Exemple le plus récent, Tillerson, 65 ans, s’est trouvé en porte-à-faux avec la Maison Blanche sur la crise du Golfe opposant le Qatar aux monarchies voisines. Il s’est placé dans une position de médiateur alors que Donald Trump prenait le parti des Saoudiens.

Rex Tillerson a dû démentir cette semaine les rumeurs de démission à cause de frictions avec la Maison Blanche où le gendre du président, Jared Kushner, semble avoir la haute main sur plusieurs dossiers de politique étrangère.

« Je ne vais nulle part », a assuré le très discret chef de la diplomatie, affirmant qu’il resterait en poste « jusqu’à ce que le président le lui permette ».

LE SECRETAIRE A LA DEFENSE JIM MATTIS

Le très respecté général des Marines à la retraite était en vacances lorsque Donald Trump a annoncé cette semaine, sans crier gare, que les personnes transgenres seraient désormais bannies de l’armée.

Selon le New York Times, le chef de Pentagone, 66 ans, a été tenu à l’écart de cette décision et prévenu seulement la veille de l’annonce faite dans une série de tweets.

Le journal, qui cite des proches du ministre de la Défense, affirme que Jim Mattis est « atterré » qu’une telle annonce ait pu être faite sur Twitter.

C’est à Jim Mattis aussi qu’il est revenu de rassurer les alliés de l’Amérique, inquiets des critiques de Donald Trump contre l’Otan.

LE PORTE-PAROLE DE LA MAISON BLANCHE SEAN SPICER

Après six mois très mouvementés, Sean Spicer, 45 ans, a décidé de partir, ne supportant pas l’arrivée d’Anthony Scaramucci à la tête de la communication de la Maison Blanche.

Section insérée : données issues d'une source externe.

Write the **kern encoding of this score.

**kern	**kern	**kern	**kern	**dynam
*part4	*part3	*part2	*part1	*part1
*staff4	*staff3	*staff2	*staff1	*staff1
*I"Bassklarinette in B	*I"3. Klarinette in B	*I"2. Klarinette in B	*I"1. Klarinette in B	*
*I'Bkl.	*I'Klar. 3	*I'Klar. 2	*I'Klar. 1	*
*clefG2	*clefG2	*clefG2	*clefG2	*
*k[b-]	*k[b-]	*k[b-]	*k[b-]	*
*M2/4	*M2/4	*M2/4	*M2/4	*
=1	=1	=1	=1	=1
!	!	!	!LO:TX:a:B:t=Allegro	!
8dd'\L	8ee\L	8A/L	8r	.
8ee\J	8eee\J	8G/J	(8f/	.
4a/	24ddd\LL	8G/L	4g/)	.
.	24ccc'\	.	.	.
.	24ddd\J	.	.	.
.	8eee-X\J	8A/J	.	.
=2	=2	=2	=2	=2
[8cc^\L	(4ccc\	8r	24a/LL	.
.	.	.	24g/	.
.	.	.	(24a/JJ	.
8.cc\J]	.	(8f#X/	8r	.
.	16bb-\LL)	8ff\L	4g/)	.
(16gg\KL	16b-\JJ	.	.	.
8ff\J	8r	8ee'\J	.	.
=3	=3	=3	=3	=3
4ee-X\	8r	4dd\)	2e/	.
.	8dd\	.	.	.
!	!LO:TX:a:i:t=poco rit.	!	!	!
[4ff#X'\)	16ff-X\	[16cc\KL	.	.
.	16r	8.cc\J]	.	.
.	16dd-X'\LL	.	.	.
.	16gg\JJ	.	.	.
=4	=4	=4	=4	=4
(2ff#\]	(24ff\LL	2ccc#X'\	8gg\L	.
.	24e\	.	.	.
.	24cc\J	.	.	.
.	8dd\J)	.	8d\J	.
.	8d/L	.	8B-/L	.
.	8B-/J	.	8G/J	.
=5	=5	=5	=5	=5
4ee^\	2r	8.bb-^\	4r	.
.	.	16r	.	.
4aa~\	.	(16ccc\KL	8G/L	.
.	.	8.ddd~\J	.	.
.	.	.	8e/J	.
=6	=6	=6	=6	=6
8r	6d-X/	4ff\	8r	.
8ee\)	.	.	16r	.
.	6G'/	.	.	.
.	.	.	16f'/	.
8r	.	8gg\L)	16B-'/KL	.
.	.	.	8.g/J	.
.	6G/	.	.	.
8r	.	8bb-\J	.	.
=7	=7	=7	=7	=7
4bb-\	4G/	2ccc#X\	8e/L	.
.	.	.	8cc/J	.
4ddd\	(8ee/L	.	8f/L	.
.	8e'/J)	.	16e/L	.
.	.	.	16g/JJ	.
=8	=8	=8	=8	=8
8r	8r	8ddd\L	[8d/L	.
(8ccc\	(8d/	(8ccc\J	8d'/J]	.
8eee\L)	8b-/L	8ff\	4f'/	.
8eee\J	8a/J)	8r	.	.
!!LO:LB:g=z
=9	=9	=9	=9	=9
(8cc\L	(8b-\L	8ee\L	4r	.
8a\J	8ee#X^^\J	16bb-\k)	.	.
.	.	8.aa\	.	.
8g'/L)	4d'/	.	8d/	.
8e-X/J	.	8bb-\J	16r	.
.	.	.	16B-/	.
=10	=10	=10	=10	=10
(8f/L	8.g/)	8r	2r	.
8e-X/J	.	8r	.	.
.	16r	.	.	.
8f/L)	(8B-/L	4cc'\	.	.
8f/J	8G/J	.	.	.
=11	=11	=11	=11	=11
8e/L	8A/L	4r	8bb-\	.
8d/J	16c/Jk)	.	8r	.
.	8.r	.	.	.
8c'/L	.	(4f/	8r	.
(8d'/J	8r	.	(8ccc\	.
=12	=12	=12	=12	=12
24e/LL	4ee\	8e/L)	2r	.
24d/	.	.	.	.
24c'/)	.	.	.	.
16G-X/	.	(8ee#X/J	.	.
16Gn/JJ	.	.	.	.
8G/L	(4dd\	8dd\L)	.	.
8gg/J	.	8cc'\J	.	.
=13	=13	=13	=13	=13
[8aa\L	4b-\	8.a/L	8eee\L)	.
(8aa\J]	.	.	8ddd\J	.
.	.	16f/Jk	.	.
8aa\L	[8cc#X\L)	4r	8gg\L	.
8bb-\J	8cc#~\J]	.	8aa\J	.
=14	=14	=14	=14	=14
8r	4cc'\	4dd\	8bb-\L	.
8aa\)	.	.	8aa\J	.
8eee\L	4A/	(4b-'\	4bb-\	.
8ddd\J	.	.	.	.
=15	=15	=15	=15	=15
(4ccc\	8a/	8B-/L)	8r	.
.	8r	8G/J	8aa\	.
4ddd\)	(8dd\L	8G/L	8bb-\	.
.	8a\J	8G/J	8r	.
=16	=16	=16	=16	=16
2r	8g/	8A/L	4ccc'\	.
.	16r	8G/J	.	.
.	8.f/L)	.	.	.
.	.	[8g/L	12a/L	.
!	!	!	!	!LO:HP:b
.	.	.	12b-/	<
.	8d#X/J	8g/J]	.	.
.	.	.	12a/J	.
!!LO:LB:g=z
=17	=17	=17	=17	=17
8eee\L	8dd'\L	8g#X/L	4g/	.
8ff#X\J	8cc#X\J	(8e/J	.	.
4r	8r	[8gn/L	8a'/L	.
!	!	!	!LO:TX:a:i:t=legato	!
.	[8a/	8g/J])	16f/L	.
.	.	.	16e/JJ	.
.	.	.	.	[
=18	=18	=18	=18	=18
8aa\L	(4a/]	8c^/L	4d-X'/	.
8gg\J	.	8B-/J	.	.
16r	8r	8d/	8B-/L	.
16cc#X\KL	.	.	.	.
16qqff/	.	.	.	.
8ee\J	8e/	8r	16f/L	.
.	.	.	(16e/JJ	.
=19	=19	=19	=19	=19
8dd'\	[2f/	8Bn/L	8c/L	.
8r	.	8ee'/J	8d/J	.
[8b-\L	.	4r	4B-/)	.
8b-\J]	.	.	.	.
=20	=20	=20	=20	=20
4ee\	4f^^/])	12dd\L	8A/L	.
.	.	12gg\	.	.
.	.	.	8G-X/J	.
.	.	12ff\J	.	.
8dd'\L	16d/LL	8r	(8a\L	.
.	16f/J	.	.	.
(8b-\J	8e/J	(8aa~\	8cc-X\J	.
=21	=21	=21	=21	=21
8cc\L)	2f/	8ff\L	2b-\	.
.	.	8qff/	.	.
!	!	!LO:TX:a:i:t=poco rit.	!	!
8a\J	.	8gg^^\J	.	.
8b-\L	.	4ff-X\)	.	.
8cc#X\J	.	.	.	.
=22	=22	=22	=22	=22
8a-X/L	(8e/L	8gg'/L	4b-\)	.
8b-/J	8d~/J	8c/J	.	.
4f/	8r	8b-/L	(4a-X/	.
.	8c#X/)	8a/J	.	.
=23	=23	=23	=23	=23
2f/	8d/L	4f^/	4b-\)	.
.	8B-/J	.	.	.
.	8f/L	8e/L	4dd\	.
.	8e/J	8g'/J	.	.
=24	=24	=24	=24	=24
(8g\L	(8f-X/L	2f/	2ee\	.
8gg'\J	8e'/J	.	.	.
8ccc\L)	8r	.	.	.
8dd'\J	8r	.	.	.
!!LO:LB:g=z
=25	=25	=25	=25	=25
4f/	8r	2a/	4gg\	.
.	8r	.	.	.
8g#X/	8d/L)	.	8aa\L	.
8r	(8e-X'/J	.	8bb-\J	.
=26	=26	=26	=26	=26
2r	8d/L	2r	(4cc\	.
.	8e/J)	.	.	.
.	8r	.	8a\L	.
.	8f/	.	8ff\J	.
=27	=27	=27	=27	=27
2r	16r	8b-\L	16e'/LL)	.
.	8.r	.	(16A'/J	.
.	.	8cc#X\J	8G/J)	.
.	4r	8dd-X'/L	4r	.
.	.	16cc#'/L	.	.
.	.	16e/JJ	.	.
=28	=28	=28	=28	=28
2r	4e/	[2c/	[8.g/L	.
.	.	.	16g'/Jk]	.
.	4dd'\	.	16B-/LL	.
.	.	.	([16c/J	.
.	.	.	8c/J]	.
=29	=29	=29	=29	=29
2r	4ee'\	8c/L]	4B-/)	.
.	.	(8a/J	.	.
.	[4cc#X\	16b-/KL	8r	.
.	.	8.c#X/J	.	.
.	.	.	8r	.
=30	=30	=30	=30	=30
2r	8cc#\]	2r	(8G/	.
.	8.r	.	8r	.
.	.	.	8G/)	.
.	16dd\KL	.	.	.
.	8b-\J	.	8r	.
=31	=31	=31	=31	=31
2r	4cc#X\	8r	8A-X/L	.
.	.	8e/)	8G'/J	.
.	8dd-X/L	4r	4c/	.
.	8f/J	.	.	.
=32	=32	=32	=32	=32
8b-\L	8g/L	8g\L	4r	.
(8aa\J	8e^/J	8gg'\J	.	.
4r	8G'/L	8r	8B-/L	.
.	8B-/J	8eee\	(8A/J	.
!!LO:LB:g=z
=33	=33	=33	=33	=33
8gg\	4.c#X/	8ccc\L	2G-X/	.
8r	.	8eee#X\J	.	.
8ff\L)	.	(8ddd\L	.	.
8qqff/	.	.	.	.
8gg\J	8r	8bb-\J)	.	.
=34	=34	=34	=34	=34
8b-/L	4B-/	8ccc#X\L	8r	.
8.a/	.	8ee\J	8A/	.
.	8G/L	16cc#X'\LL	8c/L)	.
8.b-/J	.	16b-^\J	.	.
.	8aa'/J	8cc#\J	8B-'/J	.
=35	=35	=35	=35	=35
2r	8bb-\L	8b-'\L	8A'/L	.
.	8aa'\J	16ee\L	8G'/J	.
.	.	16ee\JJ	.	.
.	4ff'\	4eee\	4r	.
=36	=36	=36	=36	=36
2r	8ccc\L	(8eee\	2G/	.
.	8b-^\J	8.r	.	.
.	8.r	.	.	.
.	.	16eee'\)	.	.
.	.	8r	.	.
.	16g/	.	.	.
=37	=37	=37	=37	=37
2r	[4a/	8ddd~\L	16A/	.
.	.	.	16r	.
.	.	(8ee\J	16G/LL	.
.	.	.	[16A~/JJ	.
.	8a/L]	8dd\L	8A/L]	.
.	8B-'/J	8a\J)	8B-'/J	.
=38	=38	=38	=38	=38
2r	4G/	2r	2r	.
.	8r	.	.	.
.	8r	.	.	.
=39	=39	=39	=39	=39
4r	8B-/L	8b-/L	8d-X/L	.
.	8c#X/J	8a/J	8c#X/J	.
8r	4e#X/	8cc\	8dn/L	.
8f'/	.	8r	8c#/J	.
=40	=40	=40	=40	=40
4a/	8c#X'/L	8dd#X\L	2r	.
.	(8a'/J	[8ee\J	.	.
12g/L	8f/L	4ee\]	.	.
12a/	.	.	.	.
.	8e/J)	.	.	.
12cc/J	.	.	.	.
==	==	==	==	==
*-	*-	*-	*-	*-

Ses débuts avaient été difficiles. Il avait été contraint de défendre les affirmations notoirement fausses selon lesquelles la foule rassemblée pour l’investiture de Donald Trump était la plus nombreuse de l’histoire.

Les conférences de presse quotidiennes du porte-parole de la Maison Blanche se sont souvent apparentées à des chemins de croix, et il était devenu l’une des cibles favorites des humoristes des télévisions américaines.